= Transitology =

The study of changes, usually to democracy

In political science and in international and comparative law and economics, transitology is the study of the process of change from one political regime to another, mainly from authoritarian regimes to democratic ones rooted in conflicting and consensual varieties of economic liberalism.

Transitology tries to explain processes of democratization in a variety of contexts, from bureaucratic authoritarianism and other forms of dictatorship in Latin America, southern Europe and northern Africa to postcommunist developments in eastern Europe. The debate has become something of an academic "turf-war" between comparative studies and area studies scholars, while highlighting several problematic features of social science methodology, including generalization, an overemphasis on elite attitudes and behavior, Eurocentrism, the role of history in explaining causality, and the inability to produce testable hypotheses.

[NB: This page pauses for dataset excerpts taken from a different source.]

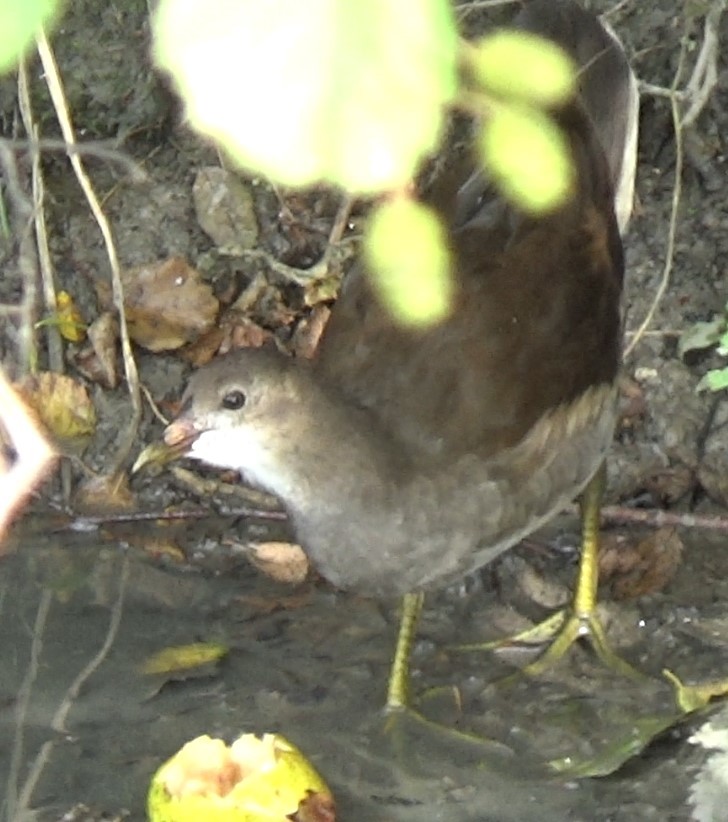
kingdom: Animalia
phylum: Chordata
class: Aves
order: Gruiformes
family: Rallidae
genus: Gallinula
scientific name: Gallinula chloropus
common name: Common moorhen
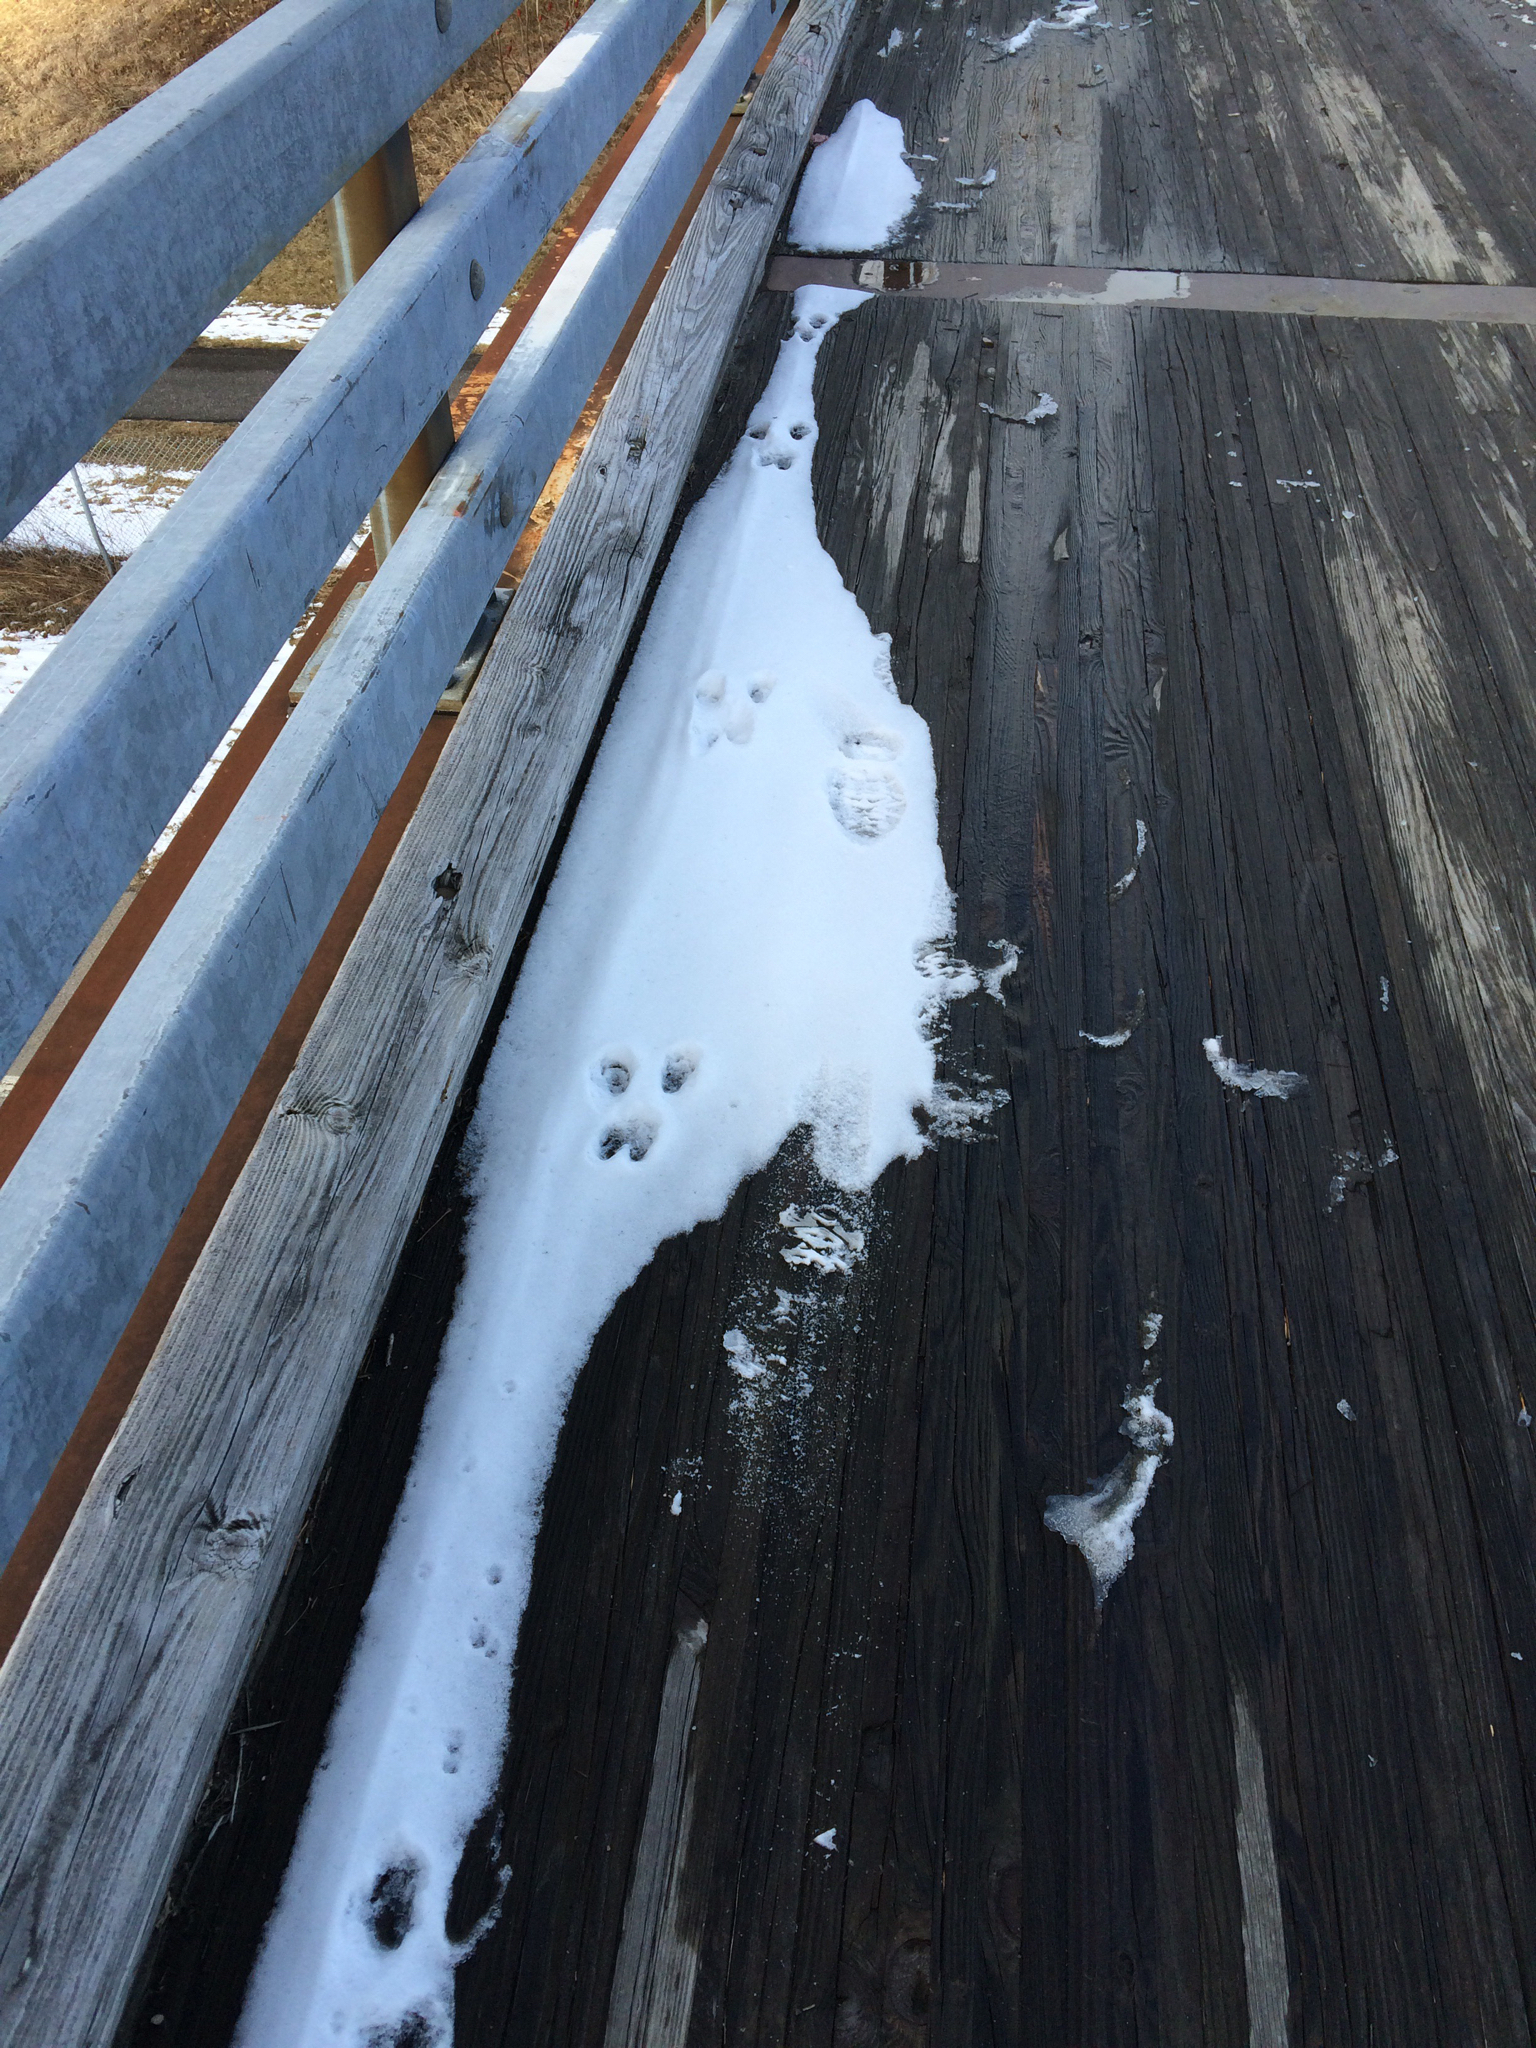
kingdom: Animalia
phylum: Chordata
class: Mammalia
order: Rodentia
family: Sciuridae
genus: Sciurus
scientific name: Sciurus carolinensis
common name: Eastern gray squirrel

Transitology explains the different pathways to and from democracy as explained in the Massive Open Online Course MOOC on Transitology set up by Anja Mihr and launched by the Global Campus for Human Rights . In this training course Transitology is explained as a concept and analytical framework applied in political and social science to analyse political regime change in either ways, democratic or autocratic. Successful democratic transition, is one pathway how democratic institutions slowly consolidate and strengthen over time. Transitology also explains why weak and corrupted democratic institutions fail and backslide into authoritarian political practices and, subsequently, autocracies.

==Notable academics==
- Dankwart Rustow, father of the theory of transitology, former Columbia University professor, and professor for 25 years at the City University of New York.
- Philippe C. Schmitter, a key proposes on transitology and author of Transitions from Authoritarian Rule: Tentative Conclusions About Uncertain Democracies (1986) with Guillermo O'Donnell.
- Joseph Stiglitz, Nobel Prize–winning economist and professor of economics at Columbia University.
- Jeffrey Sachs, Director of the Earth Institute, Columbia University.
- Katharina Pistor, Professor of Law, Columbia University.
- Seymour Martin Lipset, While Lipset did not study transitology directly, his theories on the role of economic development in the survival of democracy, first articulated in "Some Social Requisites of Democracy: Economic Development and Political Legitimacy, has been influential in the field.
- Larry Diamond, political science professor at Stanford University, has been significant in the development of the concept of illiberal democracy and its role in democratic transitions.
- Thomas Carothers, also significant in the development of the concept of illiberal democracy and articulating the distinction between a consolidating democracy and an illiberal democracy.